Only a grouch -- or a critic -- would complain that there isn't much of a movie here. I mean, how many horcruxes would you expect a wizard ("the chosen one", no less) to find over the course of 146 minutes? More than just the one, surely?
Directed again by David Yates (who also directed the previous two films), "Deathly Hallows Part 1" races out of the traps with an exciting broom chase through the night skies involving Harry and half a dozen doppelgangers.
There are more makeovers when Harry, Hermione and Ron infiltrate the Ministry of Magic in the guise of civil servants -- a too-rare comic touch -- eventually making off with a locket that bears an uncanny resemblance to a certain ring from another famous fantasy series.
Perhaps contaminated by this toxic talisman, the penultimate Potter is dark and morbid, and also rather gray and glum.

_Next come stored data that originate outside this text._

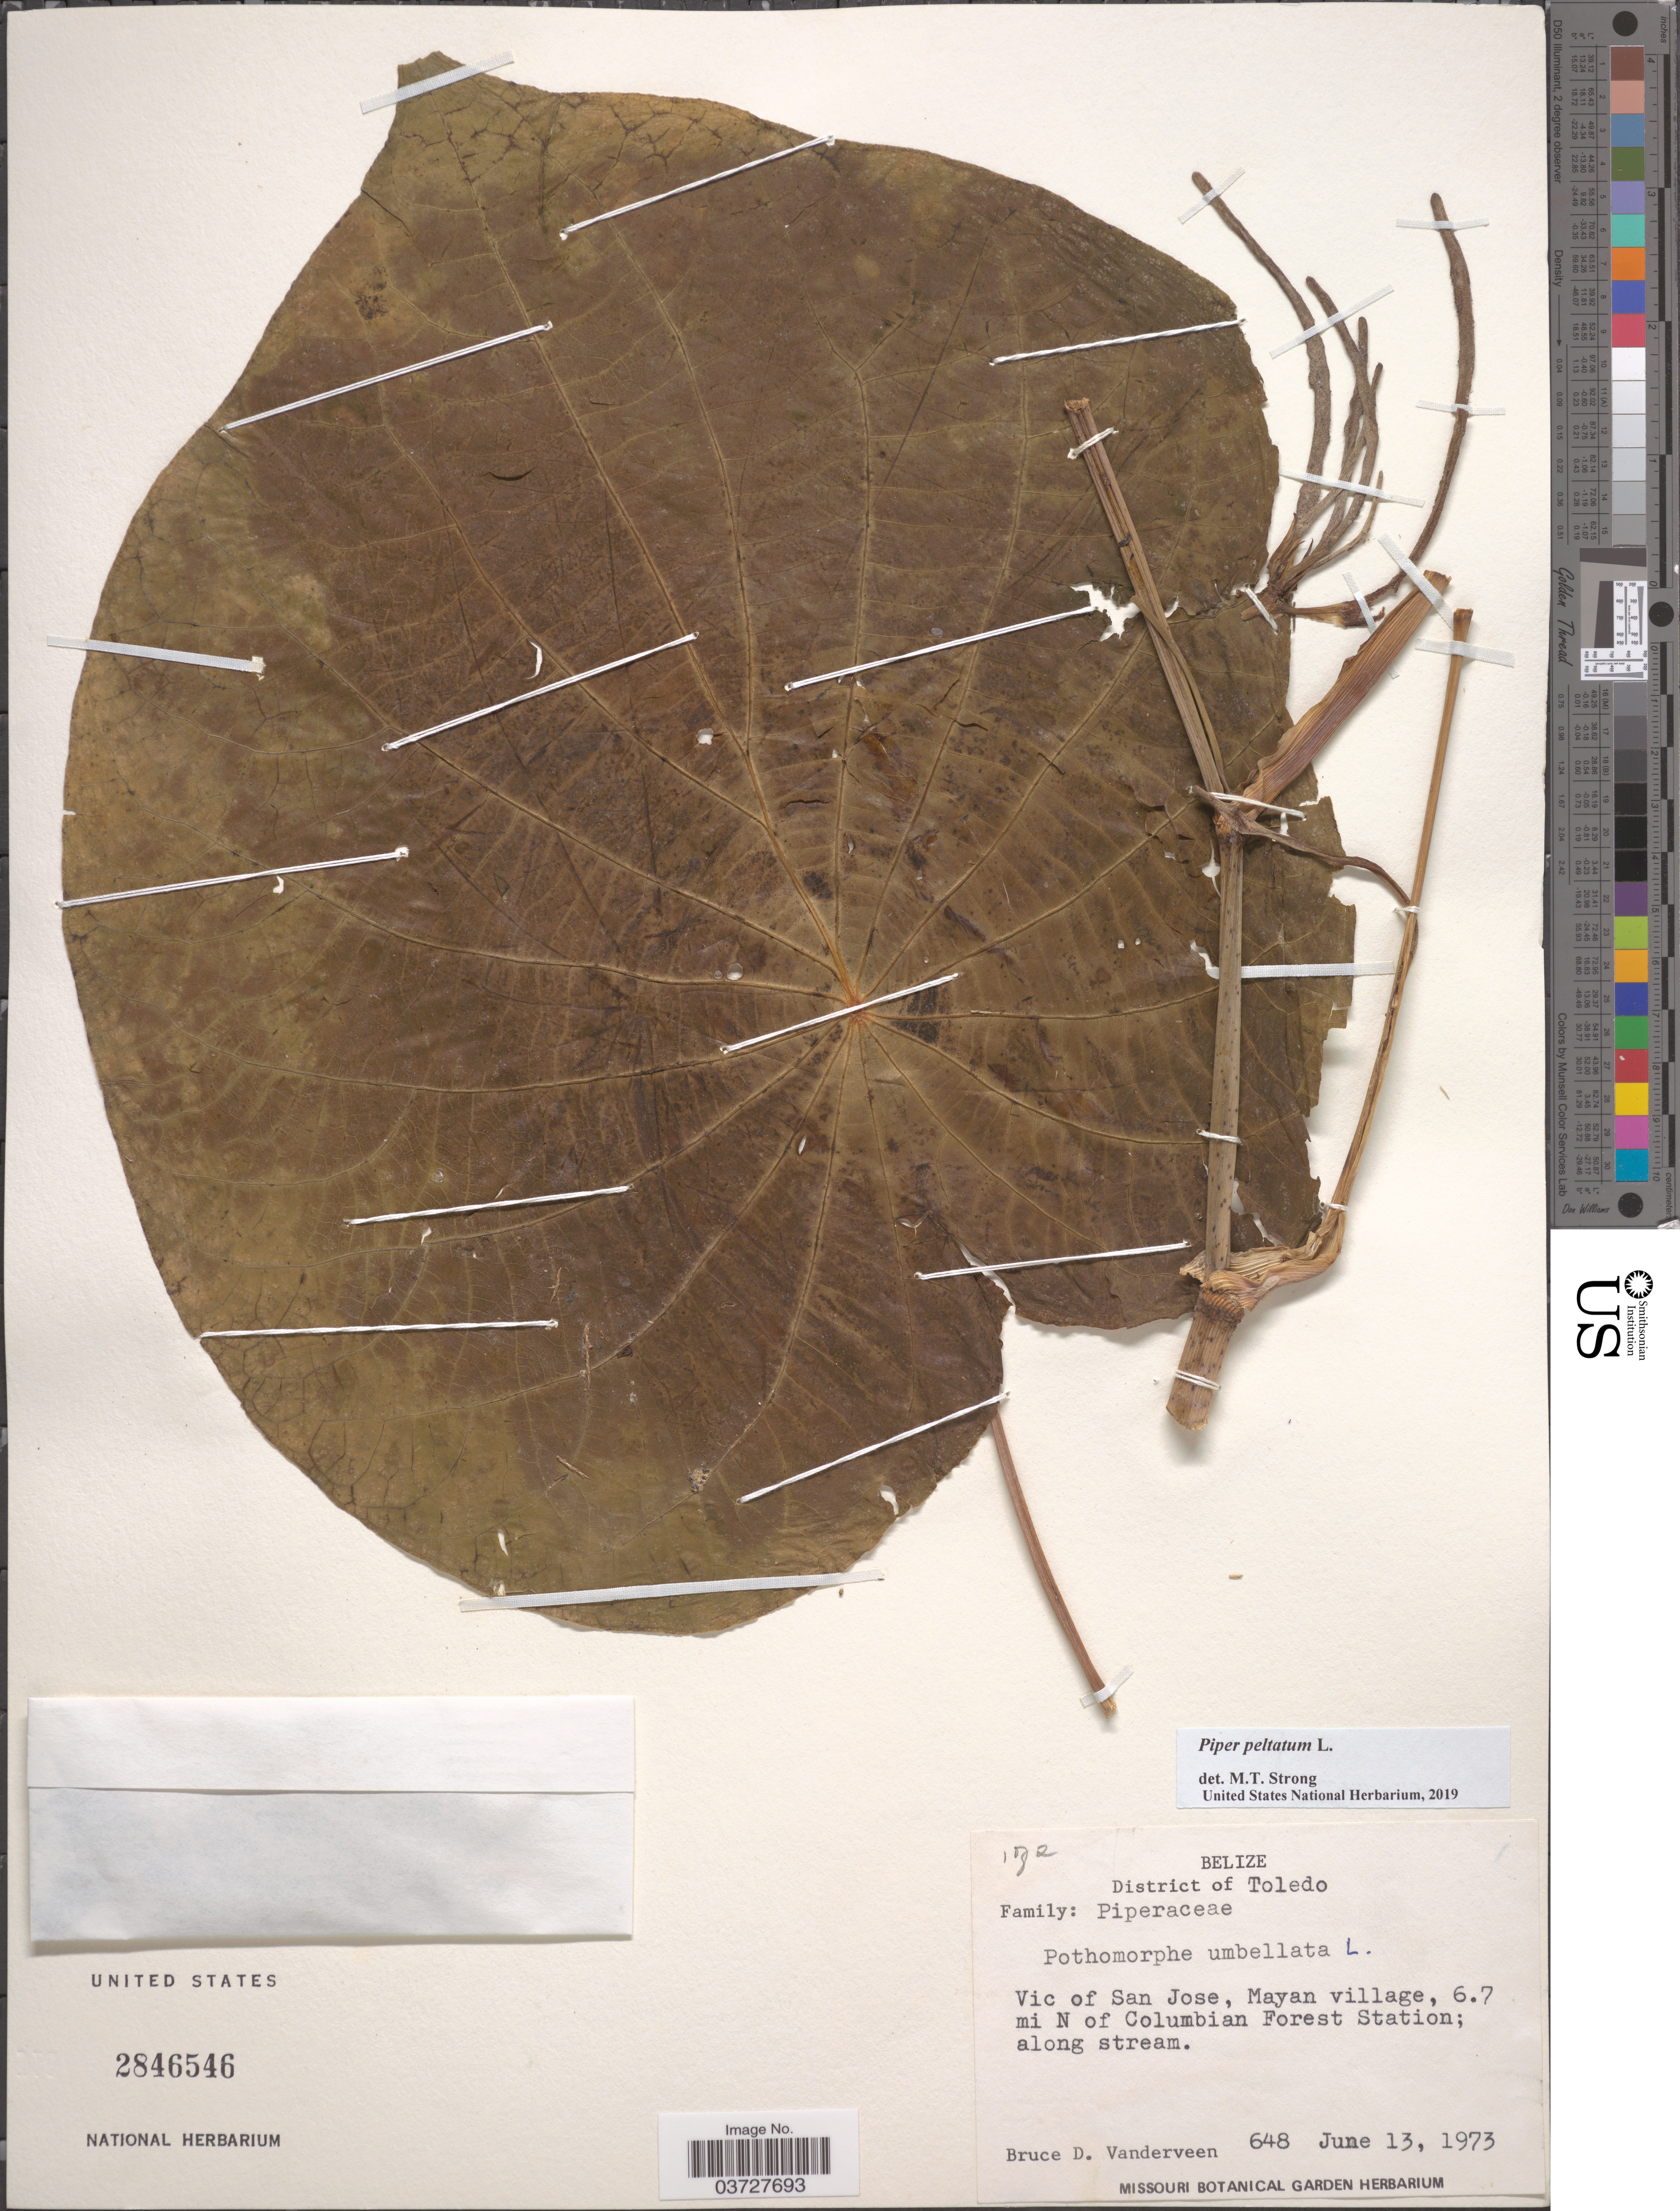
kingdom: Plantae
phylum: Tracheophyta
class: Magnoliopsida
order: Piperales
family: Piperaceae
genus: Piper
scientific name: Piper peltatum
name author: L.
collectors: B. Vanderveen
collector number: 648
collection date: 1973-06-13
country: Belize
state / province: Toledo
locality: District of Toledo. Vic of San Jose, Mayan village, 6.7 mi N of Columbian Forest Station.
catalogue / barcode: US 2846546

The camaraderie of Hogwarts is a distant memory. Even Ron and Harry squabble and go their separate ways. One faculty member is hung upside down in the air -- a torture tactic of nasty imagination -- then fed to a giant serpent for dinner. (Fiennes delivers that particular invitation with such exquisite finesse he'll probably be doomed to play villains for perpetuity.)
But the film's jerky hide-and-seek structure feels like a rut, as repetitive as Harry's numbing near-death experiences and Hermione and Ron's still-nascent romance. Rowling has fashioned a cliffhanger, but Yates never takes us up to the edge.
Thankfully, Helena Bonham Carter's Bellatrix effects a last-minute rescue, practically eating Emma Watson alive in their big climactic showdown. It's a demonstration of full-blooded acting gusto that this dutiful but lackluster effort dearly needs.